I would like to invite you to my thesis defence that will be held on 06/12/2022 at 14:30 in the thesis room at Hannah Arendt campus (City centre). I would be glad to see your presence.
For those who can not attend in person, a BBB link will be sent soon.
Abstract: The widespread adoption of 5G cellular technology will evolve as one of the major drivers for the growth of IoT-based applications. In the first part of this thesis, we consider a service provider that launches a smart city service based on IoT data readings: to serve IoT data collected across different locations, the SP dynamically negotiates and re-scales bandwidth and service functions. Network slicing is becoming the platform of choice for several applications and services. Nowadays, most applications are virtualized to gain flexibility and portability. With network slicing, operators can create multiple network slices, which can be used for different applications with specific requirements. Behind the network slicing, a slice expresses the need to access a precise service type, under a fully qualified set of computing and network requirements. Also, different infrastructure providers charge slicing services depending on specific access technology supported across sites and IoT data collection patterns.

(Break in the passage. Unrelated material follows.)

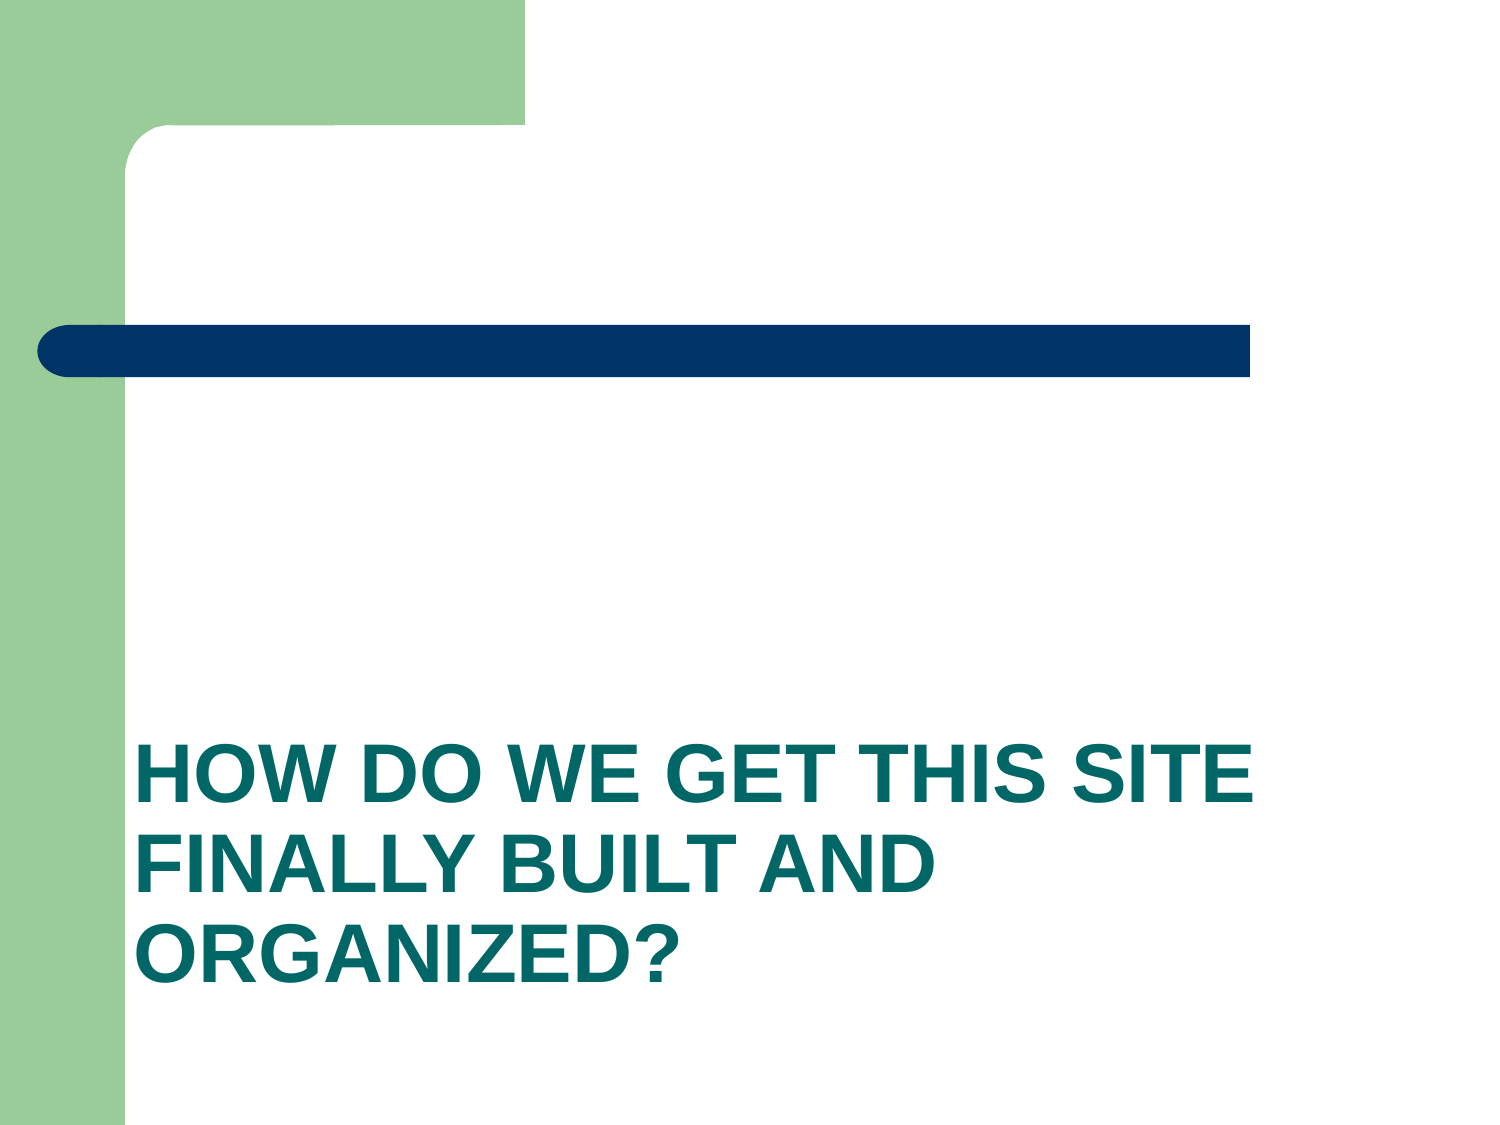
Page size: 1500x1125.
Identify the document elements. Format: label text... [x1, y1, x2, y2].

title How do we get this site finally built and organized? [118, 722, 1394, 947]
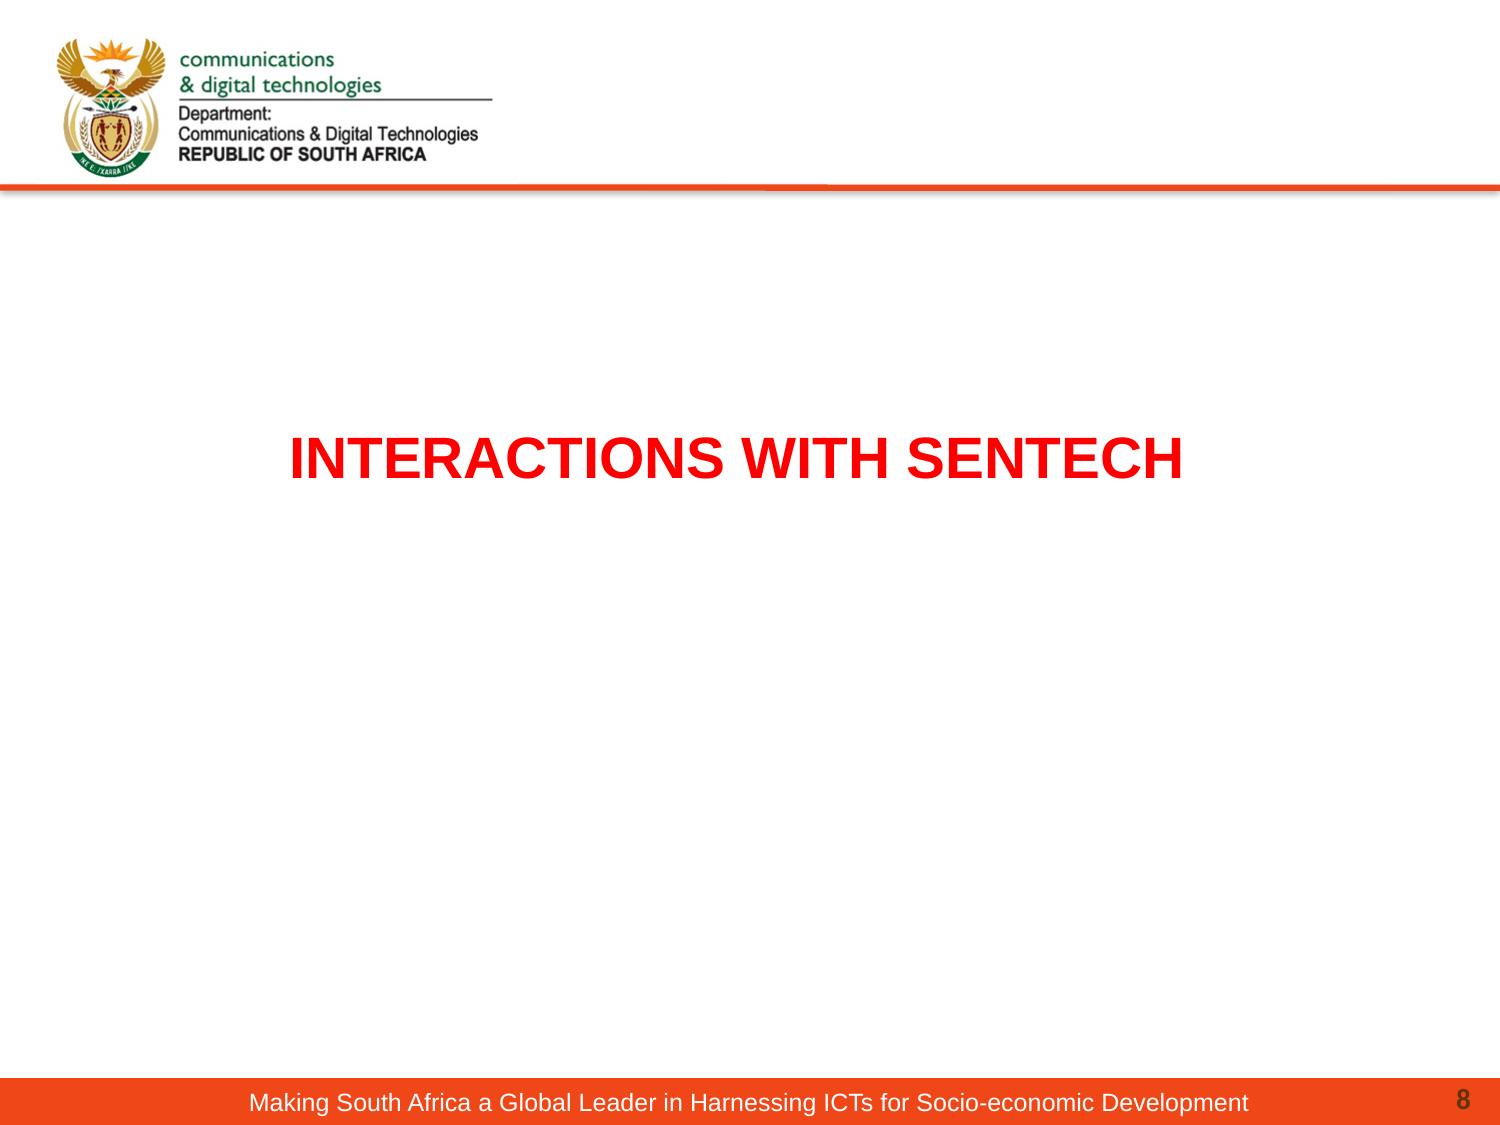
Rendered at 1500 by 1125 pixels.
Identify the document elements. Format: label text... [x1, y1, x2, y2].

In the first part of this work, we introduce a pricing mechanism based on the age of information to reduce the cost of service providers. This provides incentives for devices to smooth traffic by shifting part of the traffic load from highly congested and more expensive locations to locations with cheaper prices while meeting the quality of service requirements of the IoT service. The proposed optimal pricing scheme comprises a two-stage decision process, where the SP determines the pricing of each location and devices schedule uploads of collected data, based on the optimal uploading policy. First, the upload of collected data to reduce the costs of the SPs is considered to be a decision problem. By employing a Markov decision process framework, we determine threshold-based optimal policies to achieve the primary objective using dynamic programming. We establish that the pricing of the locations can be reduced to finding appropriate thresholds respectively for each location, which shifts part of traffic from the highly congested locations to locations with lower congestion. Given the nature of the problem, we propose an algorithm based on simulated annealing to find the best combination of the thresholds. Then, we modify the algorithm to perform parallel computation using a well-known coloring technique that exploits the neighborhood structure of the locations to reduce the convergence time twofold.
One of the key contributors to the service provider cost is the cost of leasing a network slice. For this reason, we study the resource allocation for network slices in 5G wireless networks in the later part of the thesis. Resource allocation encompasses a combination of different resource types (e.g., radio resource, CPU, memory, bandwidth). In this work, we explore a differential pricing scheme that maximizes social welfare among slices as well as among end-users. To do so, we propose a pricing mechanism that makes fairness at multiple levels: fairness among slices and fairness among slice locations. Therefore, the proposed scheme is beneficial for both the slices and the end-users independent of their location. In addition, we study the case where slices can manipulate their preferences to improve their utility. We show that the Fisher market game always has a pure Nash equilibrium and we prove Price of Anarchy is $1/N$ , where $N$ is the number of slices.
A major drawback of resource allocation with a centralized approach is the privacy concerns of the service providers and infrastructure providers. In general, infrastructure providers do not prefer to reveal information related to the available resource quantity. On the other hand, service providers do not prefer to reveal their utility functions. In the final part of this thesis, we study a decentralized resource allocation mechanism inspired by the Kelly Mechanism that preserves multi-level fairness. In addition, we show that each infrastructure provider can implement its own allocation rule independent of the other. With the proposed mechanism, we establish that the resulting allocation is a social optimum. Each theoretical finding in this work is validated by numerical simulations in respective chapters.